Doit-on percevoir dans les récents gestes des procureurs de la couronne une course aux sentences à rabais pour désengorger les attentes? Un moindre mal s’il en est un. Mais une médication ne remplacera jamais la prévention. Et en ce sens, un virage majeur nécessite un changement de mentalité qui ferait grincher. Les habitudes sont bien ancrées dans la magistrature et ses affidés. Pour soulager les goussets du citoyen, les soi-disant défenseurs de la veuve et l’orphelin essuieraient la contrepartie.

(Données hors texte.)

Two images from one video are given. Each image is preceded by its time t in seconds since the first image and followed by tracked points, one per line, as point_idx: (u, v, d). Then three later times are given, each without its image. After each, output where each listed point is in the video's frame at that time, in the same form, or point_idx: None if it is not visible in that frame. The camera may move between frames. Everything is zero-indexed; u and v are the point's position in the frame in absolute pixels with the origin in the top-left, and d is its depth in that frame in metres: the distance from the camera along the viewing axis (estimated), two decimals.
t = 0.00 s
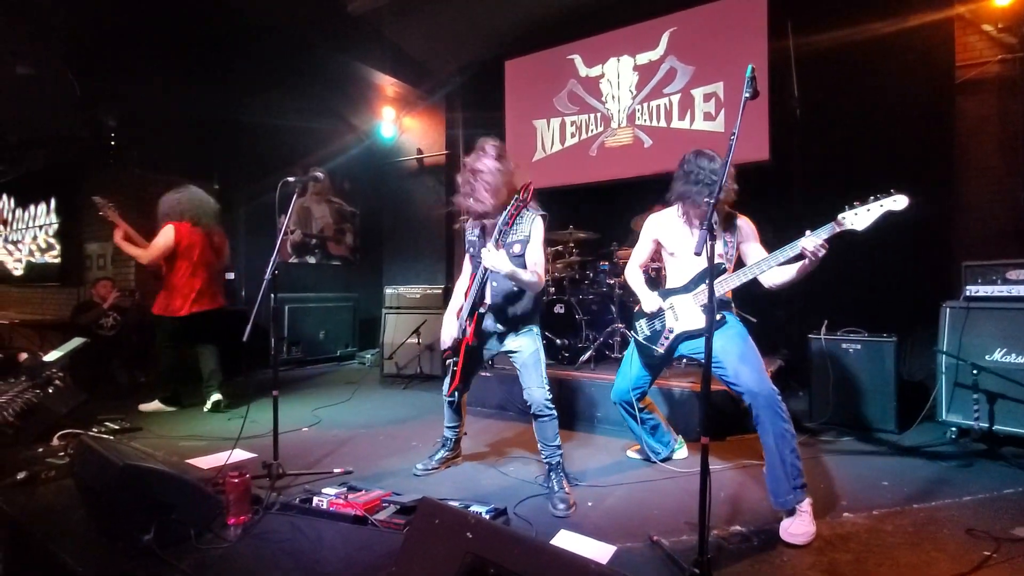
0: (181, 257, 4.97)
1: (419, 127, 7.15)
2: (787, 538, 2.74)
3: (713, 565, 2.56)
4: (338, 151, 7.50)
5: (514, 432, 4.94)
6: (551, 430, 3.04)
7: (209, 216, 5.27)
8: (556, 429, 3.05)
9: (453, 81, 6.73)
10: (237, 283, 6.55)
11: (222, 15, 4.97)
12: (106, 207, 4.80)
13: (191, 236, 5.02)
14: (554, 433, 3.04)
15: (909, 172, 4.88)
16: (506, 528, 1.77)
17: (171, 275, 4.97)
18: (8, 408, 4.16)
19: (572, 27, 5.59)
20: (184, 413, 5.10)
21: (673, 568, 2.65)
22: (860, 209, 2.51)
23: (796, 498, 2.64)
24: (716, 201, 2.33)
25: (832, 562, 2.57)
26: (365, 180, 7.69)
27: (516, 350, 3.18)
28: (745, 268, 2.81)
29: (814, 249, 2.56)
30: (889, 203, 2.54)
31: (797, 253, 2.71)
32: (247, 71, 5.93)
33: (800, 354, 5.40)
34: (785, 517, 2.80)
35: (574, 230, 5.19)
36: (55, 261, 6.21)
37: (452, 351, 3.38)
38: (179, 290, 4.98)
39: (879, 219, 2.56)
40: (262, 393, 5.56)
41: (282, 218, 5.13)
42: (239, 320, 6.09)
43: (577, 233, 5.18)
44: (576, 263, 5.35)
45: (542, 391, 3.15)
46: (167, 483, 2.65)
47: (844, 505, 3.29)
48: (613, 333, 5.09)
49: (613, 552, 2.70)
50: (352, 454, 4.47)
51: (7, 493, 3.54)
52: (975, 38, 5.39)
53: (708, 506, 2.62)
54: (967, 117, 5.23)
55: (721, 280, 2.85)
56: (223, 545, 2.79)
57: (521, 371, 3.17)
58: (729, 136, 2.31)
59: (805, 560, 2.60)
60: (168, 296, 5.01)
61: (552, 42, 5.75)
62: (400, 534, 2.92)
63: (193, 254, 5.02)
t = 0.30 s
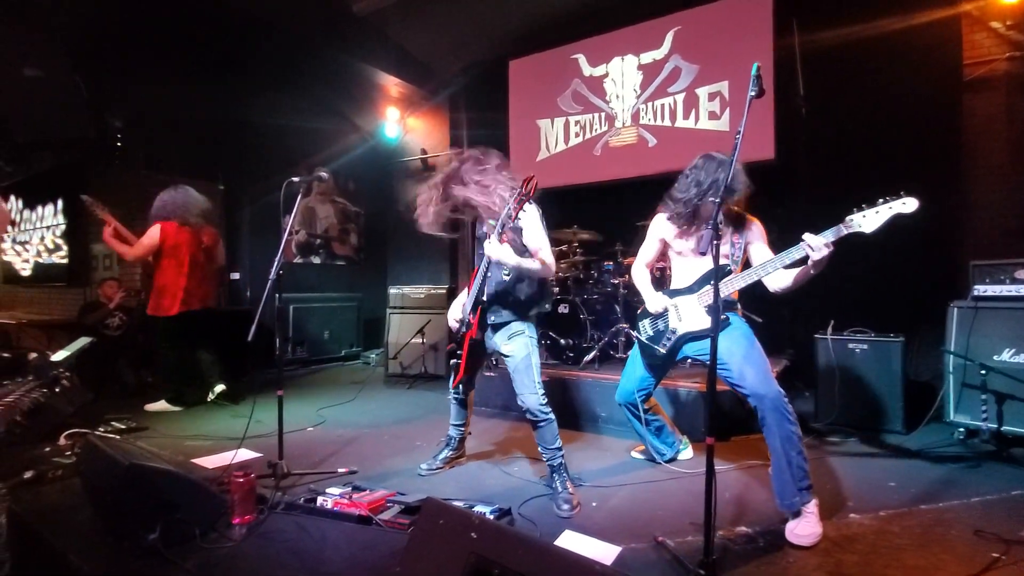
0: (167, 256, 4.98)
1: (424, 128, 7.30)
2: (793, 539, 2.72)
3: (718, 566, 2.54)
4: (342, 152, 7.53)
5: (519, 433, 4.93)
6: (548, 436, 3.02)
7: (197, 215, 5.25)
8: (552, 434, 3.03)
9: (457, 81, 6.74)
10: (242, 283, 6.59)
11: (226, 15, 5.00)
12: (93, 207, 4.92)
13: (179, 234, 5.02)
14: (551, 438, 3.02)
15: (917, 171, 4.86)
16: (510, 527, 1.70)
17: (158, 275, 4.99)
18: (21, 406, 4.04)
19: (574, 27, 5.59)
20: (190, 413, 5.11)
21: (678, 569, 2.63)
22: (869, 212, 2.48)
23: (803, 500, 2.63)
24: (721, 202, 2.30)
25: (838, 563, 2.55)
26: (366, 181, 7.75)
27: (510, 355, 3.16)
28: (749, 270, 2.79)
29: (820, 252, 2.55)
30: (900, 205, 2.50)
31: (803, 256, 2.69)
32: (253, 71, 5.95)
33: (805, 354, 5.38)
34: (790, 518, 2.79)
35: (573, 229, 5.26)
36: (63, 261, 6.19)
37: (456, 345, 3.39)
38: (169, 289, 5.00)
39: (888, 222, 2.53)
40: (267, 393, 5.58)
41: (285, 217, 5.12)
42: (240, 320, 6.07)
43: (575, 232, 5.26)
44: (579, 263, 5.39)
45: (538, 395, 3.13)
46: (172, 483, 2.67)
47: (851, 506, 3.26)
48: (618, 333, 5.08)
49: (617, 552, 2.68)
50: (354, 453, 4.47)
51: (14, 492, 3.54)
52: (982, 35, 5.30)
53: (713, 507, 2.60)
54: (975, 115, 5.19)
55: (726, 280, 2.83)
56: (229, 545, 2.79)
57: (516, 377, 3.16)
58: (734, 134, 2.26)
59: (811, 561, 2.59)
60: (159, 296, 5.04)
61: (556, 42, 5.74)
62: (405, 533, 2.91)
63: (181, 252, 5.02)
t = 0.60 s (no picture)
0: (174, 259, 4.99)
1: (425, 128, 7.32)
2: (796, 539, 2.71)
3: (719, 567, 2.54)
4: (344, 151, 7.54)
5: (520, 432, 4.93)
6: (548, 434, 3.01)
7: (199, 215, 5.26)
8: (552, 432, 3.01)
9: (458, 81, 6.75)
10: (244, 283, 6.60)
11: (227, 15, 5.00)
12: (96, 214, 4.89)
13: (183, 236, 5.04)
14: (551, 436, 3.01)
15: (919, 170, 4.84)
16: (511, 527, 1.69)
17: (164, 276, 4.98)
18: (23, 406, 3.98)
19: (575, 26, 5.59)
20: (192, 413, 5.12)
21: (679, 570, 2.63)
22: (870, 219, 2.48)
23: (804, 499, 2.61)
24: (720, 204, 2.28)
25: (840, 564, 2.54)
26: (368, 181, 7.76)
27: (510, 355, 3.17)
28: (749, 273, 2.79)
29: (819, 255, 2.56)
30: (903, 211, 2.51)
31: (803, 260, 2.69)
32: (254, 71, 5.96)
33: (807, 354, 5.37)
34: (792, 518, 2.78)
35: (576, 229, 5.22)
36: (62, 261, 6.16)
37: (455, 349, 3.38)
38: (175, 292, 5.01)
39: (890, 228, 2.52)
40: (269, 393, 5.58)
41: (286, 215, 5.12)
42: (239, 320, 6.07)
43: (578, 232, 5.21)
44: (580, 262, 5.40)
45: (538, 394, 3.12)
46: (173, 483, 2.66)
47: (853, 506, 3.25)
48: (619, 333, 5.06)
49: (618, 552, 2.68)
50: (355, 453, 4.48)
51: (16, 492, 3.54)
52: (986, 33, 5.21)
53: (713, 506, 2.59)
54: (977, 114, 5.17)
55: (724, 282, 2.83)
56: (230, 545, 2.79)
57: (516, 376, 3.16)
58: (734, 134, 2.24)
59: (812, 561, 2.58)
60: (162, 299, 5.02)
61: (557, 41, 5.74)
62: (406, 533, 2.91)
63: (185, 255, 5.05)
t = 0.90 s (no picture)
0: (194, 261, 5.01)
1: (426, 128, 7.32)
2: (796, 540, 2.70)
3: (720, 567, 2.53)
4: (344, 152, 7.55)
5: (519, 432, 4.93)
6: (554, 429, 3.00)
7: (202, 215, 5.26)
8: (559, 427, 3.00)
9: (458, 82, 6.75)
10: (244, 284, 6.60)
11: (227, 15, 4.99)
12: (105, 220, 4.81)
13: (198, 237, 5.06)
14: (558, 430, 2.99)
15: (919, 170, 4.84)
16: (511, 528, 1.68)
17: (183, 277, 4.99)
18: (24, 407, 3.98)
19: (575, 26, 5.59)
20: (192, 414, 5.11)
21: (681, 570, 2.62)
22: (874, 216, 2.48)
23: (804, 499, 2.59)
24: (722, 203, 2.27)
25: (841, 564, 2.53)
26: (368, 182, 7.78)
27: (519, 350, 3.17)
28: (752, 271, 2.78)
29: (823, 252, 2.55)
30: (905, 209, 2.50)
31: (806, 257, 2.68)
32: (254, 72, 5.96)
33: (808, 354, 5.36)
34: (793, 518, 2.77)
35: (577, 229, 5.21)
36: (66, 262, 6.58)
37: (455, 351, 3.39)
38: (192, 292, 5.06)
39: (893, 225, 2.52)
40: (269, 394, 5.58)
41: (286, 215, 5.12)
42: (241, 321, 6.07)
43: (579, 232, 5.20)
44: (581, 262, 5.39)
45: (546, 388, 3.12)
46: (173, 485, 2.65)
47: (854, 506, 3.24)
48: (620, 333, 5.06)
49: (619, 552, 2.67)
50: (356, 454, 4.47)
51: (16, 493, 3.54)
52: (986, 32, 5.21)
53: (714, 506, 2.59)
54: (978, 114, 5.17)
55: (726, 280, 2.82)
56: (230, 546, 2.78)
57: (525, 371, 3.16)
58: (736, 133, 2.23)
59: (814, 562, 2.57)
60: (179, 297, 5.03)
61: (558, 41, 5.74)
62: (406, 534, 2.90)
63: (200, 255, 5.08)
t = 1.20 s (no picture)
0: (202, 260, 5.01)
1: (426, 128, 7.31)
2: (797, 540, 2.69)
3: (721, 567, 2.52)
4: (344, 153, 7.56)
5: (520, 432, 4.92)
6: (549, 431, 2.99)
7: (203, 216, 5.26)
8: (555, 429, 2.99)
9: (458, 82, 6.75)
10: (245, 285, 6.61)
11: (227, 15, 4.98)
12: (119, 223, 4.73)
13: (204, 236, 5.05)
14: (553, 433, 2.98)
15: (919, 169, 4.83)
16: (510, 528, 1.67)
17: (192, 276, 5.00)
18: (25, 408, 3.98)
19: (575, 26, 5.58)
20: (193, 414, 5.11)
21: (681, 570, 2.61)
22: (872, 209, 2.47)
23: (805, 499, 2.58)
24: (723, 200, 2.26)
25: (842, 565, 2.52)
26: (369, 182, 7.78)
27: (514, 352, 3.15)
28: (754, 267, 2.76)
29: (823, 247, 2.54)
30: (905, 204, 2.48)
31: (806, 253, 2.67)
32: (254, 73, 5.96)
33: (808, 353, 5.36)
34: (793, 518, 2.77)
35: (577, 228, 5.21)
36: (69, 263, 6.76)
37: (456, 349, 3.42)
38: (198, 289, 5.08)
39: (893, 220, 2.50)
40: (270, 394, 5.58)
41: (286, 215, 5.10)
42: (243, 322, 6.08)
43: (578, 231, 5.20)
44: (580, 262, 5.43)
45: (541, 390, 3.10)
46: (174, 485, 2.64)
47: (855, 506, 3.23)
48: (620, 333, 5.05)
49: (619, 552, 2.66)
50: (357, 454, 4.46)
51: (18, 494, 3.54)
52: (986, 31, 5.21)
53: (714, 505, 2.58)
54: (979, 113, 5.16)
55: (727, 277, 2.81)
56: (230, 546, 2.78)
57: (521, 372, 3.14)
58: (735, 131, 2.23)
59: (815, 562, 2.55)
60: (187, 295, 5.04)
61: (558, 41, 5.73)
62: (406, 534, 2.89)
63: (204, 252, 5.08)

La démocratie nous assure une relative quiétude. Le citoyen s’en remet aux élus qui ont un devoir de vigilance. Ils sont les garants de l’État qui doit procurer des services efficients. Le nombre de nids de poule dans la chaussée modulera le degré de satisfaction du contribuable à l’égard des transports. Mais qu’en est-il de l’évaluation du système judiciaire. La majorité des citoyens n’ont pas à s’y frotter et surtout, n’ont pas conscience de sa performance. Hélas, la libération d’un grand nombre de criminels, en vertu de délais indus, ont choqué l’opinion publique. Pourtant, une gestion rigoureuse des fonds publics n’est pas un devoir dévolu aux seuls ministères de l’Éducation ou de la Santé.

On essaime les campus universitaires en province. Nous en savons quelque chose à Drummondville. Soit disant pour rapprocher du savoir une clientèle qui autrement en serait soustrait. Le geste est noble, mais la décision relève plus de la pression d’élus locaux que de la bonne gouvernance. En matière de justice, la société civile est incapable de braquer les projecteurs sur cet appareil échevelé. L’État ne montre aucun intérêt à réformer le système de justice.  Cette structure pourtant n’exige aucune technicité ou mode de fonctionnement complexe. S’il fallait faire montre du même fatras avec la mise en route de l’automobile sans conducteur. Je n’ose pas imaginer les conséquences.

L’ex maire Vaillancourt de Laval se présente ce matin devant le tribunal. Il n’a fallu qu’une minute avant que le juge suspende l’audience. Vous me direz qu’elle fut reconduite par la suite. En effet. Mais ce n’est qu’un insipide exemple mettant en scène un célèbre corrupteur pour démontrer les minutes transformées en heures et en jours et en années gaspillées. Les cours de justice deviennent le théâtre d’une pièce maintes fois reportée dont seuls sont capables ces habiles magiciens de la justice.

Oui,  tenue et bienséance sont de mise. Mais ponctualité, rigueur et organisation demeurent souverains. Ne croyez-vous pas qu’à l’heure du numérique, innombrables sont les procédures purement administratives qui n’exigerait aucun déplacement de personnes, témoins et figurants ? Et la vidéo-conférence éviterait des heures de routes en convoi sécurisé pour des formalités accessoires. A l’université, les cours de droit ne pourraient-ils pas s’enrichir de la juxtaposition d’un cours en gestion ?

Rassurez-vous, il y a belle lurette que j’ai perdu mes illusions. Le corporatisme judiciaire est une autorité prépondérante. Le citoyen n’a pas voix au chapitre. Et le politique n’a certes pas un intérêt électoral dans une transformation fondamentale de cette gestion archaïque. Des millions de dollars de fonds publics continueront à être engloutis en pure perte dans cet appareil administratif inefficace.

Le juge en chef de la cour supérieur, Me Robert Pidgeon, qualifiait le service judiciaire digne de l’âge de pierre. Lui-même appelait à moderniser le milieu. Il soulevait le fait que les notes étaient prises parfois aux crayons. L’achat de matériel informatique contribuera certes à la modernisation de l’appareil judiciaire. Mais la mise à jour de cette fonction régalienne exige beaucoup plus. Un fonctionnement réinventé, digne du XXIe siècle, contribuerait en une justice, non pas expéditive, mais fructueuse et rentable.